Berge Phillips served as Olympic referee of swimming at the 1960 Rome Olympics, 1964 Tokyo Olympics, 1972 Munich Olympics, and the 1976 Montreal Olympics. He served on the Olympic Jury of Appeal and Management Committee for Swimming at 12 Olympic Games for 44 years, from London in 1948 to Barcelona in 1992, serving as Committee Chairman in 1968. He served as chief judge for swimming at the 1948 London Olympics, 1952 Helsinki Olympics, and the 1956 Melbourne Olympics. He was chief judge for the Water Polo Commission in Tokyo, Munich, and Montreal.
At the 1956 Melbourne Games, Berge Phillips was the Arena Manager for swimming and a member of the Organising Committee. He also served as an Australian Olympic Committee Council Member from 1946 to 1977, and manager-coach of the 1948 Olympic swimming team.
He was a member of the International Water Polo Committee from 1962 to 1964 and 1972 to 1976, and received the FINA gold medal in 1968 and Gold Service Award in 1977. He served as an international referee for each of swimming, diving and water polo.
At the first six world championships, Berge Phillips was a Jury of Appeal and Management Committee member and Chairman of the Water Polo Technical Committee from 1973 to 1975. He served as the FINA representative to every Commonwealth Games from 1950 to 1966, serving as chief judge, swimming referee, or water polo referee. For ten years, beginning in 1952, he was honorary Secretary Treasurer of the British Empire and Commonwealth Games Swimming Federation. He was an Executive Member of the Australian Commonwealth Games Association from 1946 to 1976, a Commonwealth Games conference delegate 15 times from 1948 to 1989 and an official at ten Commonwealth Games from 1938 to 1990. He served as Asian Games swimming, diving and water polo referee as well as at Southeast Asian Games and South Pacific Games.

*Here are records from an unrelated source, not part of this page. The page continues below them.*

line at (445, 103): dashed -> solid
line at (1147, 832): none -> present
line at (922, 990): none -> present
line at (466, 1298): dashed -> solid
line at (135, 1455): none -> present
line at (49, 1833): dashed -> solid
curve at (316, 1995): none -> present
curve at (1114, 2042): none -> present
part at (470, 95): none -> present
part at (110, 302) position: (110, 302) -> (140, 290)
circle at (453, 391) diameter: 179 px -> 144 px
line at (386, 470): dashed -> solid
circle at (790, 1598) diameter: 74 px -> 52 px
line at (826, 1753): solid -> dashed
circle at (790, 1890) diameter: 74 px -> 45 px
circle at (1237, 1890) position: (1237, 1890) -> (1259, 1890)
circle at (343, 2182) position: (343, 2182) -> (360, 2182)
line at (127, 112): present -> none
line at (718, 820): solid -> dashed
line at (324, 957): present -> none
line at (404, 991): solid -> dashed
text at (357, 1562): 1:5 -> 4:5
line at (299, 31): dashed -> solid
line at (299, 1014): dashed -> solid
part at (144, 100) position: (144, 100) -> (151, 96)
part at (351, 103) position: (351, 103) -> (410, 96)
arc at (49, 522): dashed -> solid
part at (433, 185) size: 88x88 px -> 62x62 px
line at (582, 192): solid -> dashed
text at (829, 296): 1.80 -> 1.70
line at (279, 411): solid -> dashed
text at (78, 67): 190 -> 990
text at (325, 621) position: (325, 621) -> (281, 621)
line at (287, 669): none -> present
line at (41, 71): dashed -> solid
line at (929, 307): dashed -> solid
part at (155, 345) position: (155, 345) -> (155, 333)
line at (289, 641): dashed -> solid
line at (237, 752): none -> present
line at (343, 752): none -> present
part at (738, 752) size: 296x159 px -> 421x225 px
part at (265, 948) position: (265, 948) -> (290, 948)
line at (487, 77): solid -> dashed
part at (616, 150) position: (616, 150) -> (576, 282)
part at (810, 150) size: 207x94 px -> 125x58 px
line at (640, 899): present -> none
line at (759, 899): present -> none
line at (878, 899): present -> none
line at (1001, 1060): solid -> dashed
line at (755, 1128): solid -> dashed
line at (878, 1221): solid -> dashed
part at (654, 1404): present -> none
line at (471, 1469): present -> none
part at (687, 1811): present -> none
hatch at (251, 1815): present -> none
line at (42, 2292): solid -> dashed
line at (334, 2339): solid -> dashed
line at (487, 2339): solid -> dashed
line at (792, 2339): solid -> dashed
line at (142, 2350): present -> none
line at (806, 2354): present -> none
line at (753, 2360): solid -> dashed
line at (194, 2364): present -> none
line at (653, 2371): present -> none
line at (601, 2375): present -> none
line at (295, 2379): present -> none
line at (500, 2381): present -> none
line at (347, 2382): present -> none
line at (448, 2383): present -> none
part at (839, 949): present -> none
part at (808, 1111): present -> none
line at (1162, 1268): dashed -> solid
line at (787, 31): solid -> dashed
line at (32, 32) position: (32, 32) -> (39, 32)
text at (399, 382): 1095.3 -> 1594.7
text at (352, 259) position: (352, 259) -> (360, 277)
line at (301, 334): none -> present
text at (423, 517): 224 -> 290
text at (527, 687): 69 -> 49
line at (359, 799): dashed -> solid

As a teacher, he organised and served on numerous learn-to-swim committees within NSW, co-authoring the Learn-to-Swim Instruction Book in 1954. He was the first Australian to serve on and become involved with the international process of administering the four aquatic disciplines.
In 1976, Berge Phillips became an Officer of the Order of the British Empire (OBE) for his many years of service to the Commonwealth and the world of swimming. In 1983 he was honoured by the International Olympic Committee with the Silver Award of the Olympic Order.